When Brad Lidge struck out Tampa Bay's Eric Hinske to give the Philadelphia Phillies a World Series victory in 2008, it capped off a season in which the Philadelphia bullpen performed extraordinarily well.
In fact, you could have called Lidge's performance "perfect". Big contributions from Chad Durbin, J.C. Romero, and Ryan Madson certainly helped the Phillies on their way to the title, as well. They were all part of a fantastic bullpen, something that a team needs these days if it wants to be successful.
Fast forward to 2011, with the Phillies' bullpen facing many questions heading into spring training.
The questions were valid: Would the team miss Brad Lidge? Who was on the disabled list to start the year? Would the team get anything out of Antonio Bastardo? If not, would they be able to find a lefty to perform in Bastardo's place?
Early returns say "no" to missing Lidge and "yes" to finding an effective lefty.

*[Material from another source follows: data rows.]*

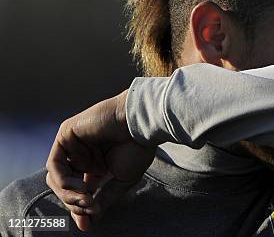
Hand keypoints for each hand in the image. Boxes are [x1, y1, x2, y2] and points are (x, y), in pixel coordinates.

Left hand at [45, 90, 155, 230]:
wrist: (142, 124)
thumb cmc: (138, 147)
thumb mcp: (122, 179)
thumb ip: (104, 198)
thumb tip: (89, 222)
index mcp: (95, 164)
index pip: (79, 191)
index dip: (80, 208)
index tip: (88, 224)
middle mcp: (82, 155)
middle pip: (64, 187)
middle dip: (74, 202)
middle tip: (90, 207)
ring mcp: (73, 144)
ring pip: (55, 178)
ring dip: (68, 194)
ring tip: (86, 199)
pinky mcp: (66, 134)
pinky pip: (54, 164)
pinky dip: (63, 180)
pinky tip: (81, 187)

Those are fortunate outcomes for the Phillies, who have been able to put up the most wins in the majors this year, with 40.

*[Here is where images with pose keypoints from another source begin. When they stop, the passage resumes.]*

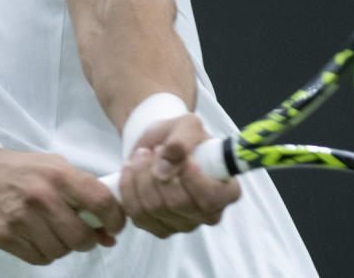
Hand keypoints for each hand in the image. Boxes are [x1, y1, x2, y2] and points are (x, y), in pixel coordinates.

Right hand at [0, 146, 124, 264]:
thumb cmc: (23, 170)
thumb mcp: (56, 168)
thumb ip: (85, 195)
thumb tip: (109, 234)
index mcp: (59, 175)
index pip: (101, 202)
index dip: (116, 219)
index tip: (115, 225)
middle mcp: (41, 196)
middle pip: (82, 237)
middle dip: (89, 240)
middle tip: (84, 233)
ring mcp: (21, 218)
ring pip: (61, 251)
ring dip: (65, 246)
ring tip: (56, 231)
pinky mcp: (5, 236)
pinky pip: (40, 258)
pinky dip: (45, 252)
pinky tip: (39, 236)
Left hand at [118, 114, 240, 237]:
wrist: (159, 145)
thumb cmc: (180, 136)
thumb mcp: (187, 126)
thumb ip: (181, 141)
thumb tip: (164, 166)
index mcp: (225, 191)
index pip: (211, 197)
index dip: (193, 180)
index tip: (184, 159)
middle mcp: (208, 213)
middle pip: (177, 203)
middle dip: (157, 172)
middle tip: (154, 150)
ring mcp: (183, 224)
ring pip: (153, 208)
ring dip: (141, 177)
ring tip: (142, 156)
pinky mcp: (159, 227)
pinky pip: (137, 214)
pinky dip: (128, 188)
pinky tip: (131, 170)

They can thank their bullpen.
Incredibly, the Phillies are 29-2 when leading after seven innings. The starters are going deep into games, and the relievers are doing their jobs.

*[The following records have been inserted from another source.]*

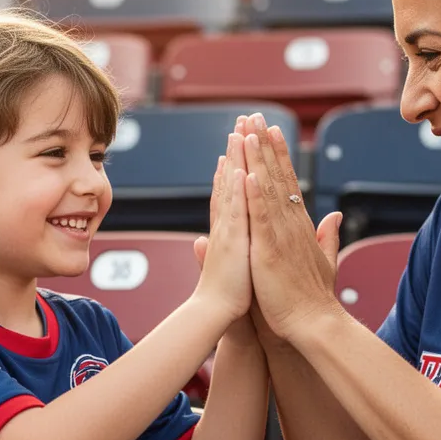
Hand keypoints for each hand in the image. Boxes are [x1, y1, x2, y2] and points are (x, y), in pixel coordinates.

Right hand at [192, 132, 250, 321]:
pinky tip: (237, 168)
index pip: (231, 192)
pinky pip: (233, 210)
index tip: (237, 145)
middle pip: (228, 182)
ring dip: (234, 161)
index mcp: (229, 229)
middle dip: (234, 153)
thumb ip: (221, 249)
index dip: (233, 167)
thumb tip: (202, 242)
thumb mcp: (230, 264)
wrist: (215, 314)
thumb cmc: (227, 296)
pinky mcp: (230, 241)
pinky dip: (234, 189)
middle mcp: (225, 224)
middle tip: (238, 125)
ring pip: (230, 189)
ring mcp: (226, 230)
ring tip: (237, 133)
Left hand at [241, 113, 343, 342]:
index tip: (271, 130)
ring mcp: (280, 236)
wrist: (313, 324)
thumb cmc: (311, 298)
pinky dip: (254, 196)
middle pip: (277, 177)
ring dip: (257, 160)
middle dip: (265, 146)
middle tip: (255, 116)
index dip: (279, 155)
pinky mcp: (269, 251)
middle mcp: (291, 225)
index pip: (287, 182)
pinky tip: (247, 174)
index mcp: (299, 226)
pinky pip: (260, 219)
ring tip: (248, 132)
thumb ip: (328, 236)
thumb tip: (337, 215)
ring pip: (267, 191)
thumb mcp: (323, 260)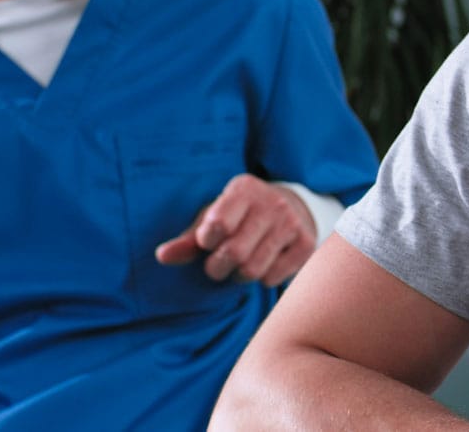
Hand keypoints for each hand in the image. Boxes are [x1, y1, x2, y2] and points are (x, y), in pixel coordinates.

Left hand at [155, 174, 315, 285]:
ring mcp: (291, 222)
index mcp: (243, 189)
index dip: (207, 241)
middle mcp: (271, 202)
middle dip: (218, 267)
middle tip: (218, 265)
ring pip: (253, 270)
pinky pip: (273, 278)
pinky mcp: (307, 243)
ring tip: (241, 264)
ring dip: (239, 275)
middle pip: (234, 253)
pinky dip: (263, 278)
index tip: (208, 241)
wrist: (290, 207)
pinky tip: (265, 263)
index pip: (218, 225)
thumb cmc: (239, 217)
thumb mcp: (213, 219)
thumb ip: (188, 240)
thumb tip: (161, 257)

The bullpen as a whole ranks fourth in baseball with a 3.02 ERA.
Ryan Madson himself has 15 saves and has blown just one, last Thursday against the Chicago Cubs. Overall, thanks to Madson, the Phillies have the fewest blown saves in baseball, with two. Furthermore, Madson has appeared in 29 games, posted a 2.17 ERA, and struck out 32 in 29 innings while walking only nine—five of those were intentional.
There is no question that he is setting himself up for a hefty payday this off-season.
There have been two important unsung heroes in the Philadelphia bullpen this year, as well. The first is Bastardo, who has worked himself into the primary left-handed reliever role. The other is Michael Stutes, who impressed many during spring training but began the year in AAA.
Bastardo is 3-0 with a 1.08 ERA and has a strong 10.8 K/9 ratio. He would like to cut down on his walks, and his .170 BABIP is likely unsustainable. However, he is striking guys out, and that's been vital to his success.
Bastardo is also throwing his slider a lot more often than he has in previous years—it's finally become a valuable pitch for Bastardo, who was essentially a one-pitch pitcher when he was last in the majors.
Stutes, meanwhile, came to the big club in late April when veteran reliever Jose Contreras (who has also been efficient this year) went on the disabled list.
It will be hard to send Stutes back to the minors if he continues pitching as he has been. In 21 games, Stutes has pitched 18.2 innings and has an unbelievable 10.13 K/9 ratio to go along with his 2.41 ERA.
There is another side to the story, as there is with anything else in baseball.
The Phillies are in the middle of the pack in WHIP, although this is mitigated by the face that they're tied for the league lead in intentional walks by relievers. They are also in the bottom five in K/BB ratio, and, it's unlikely that a lot of these relievers will be able to keep up their low BABIPs throughout the season.
That said, the bullpen has a lot fewer problems than many other teams.
The walk problems start with Danys Baez and J.C. Romero, players that may not even make the playoff roster.
Romero has been a complete disaster in 2011, although Charlie Manuel has mismanaged Romero and forced him to face right-handers too often.
Baez' lone claim to fame in a Phillies uniform is pitching five innings in the team's victory against the Cincinnati Reds in the 19-inning affair a few weeks back.
If Lidge comes back healthy, and if Madson and Contreras continue to perform the way they have been, the Phillies will certainly have a formidable bullpen for the playoffs.
After all, guys like Baez and Romero simply won't be used in tight situations come October. For now, they are able to mop up innings, though Romero has had a tough time doing even that.
The Phillies could also be in the market for a left-handed reliever by the trade deadline, but that's another story for another day.
For now, the story is this: The Philadelphia bullpen has exceeded expectations this season. There will likely be a drop-off at some point, but those are the ebbs and flows of a Major League season.
For now, you mess with the Phillies' bull(pen), and you get the horns.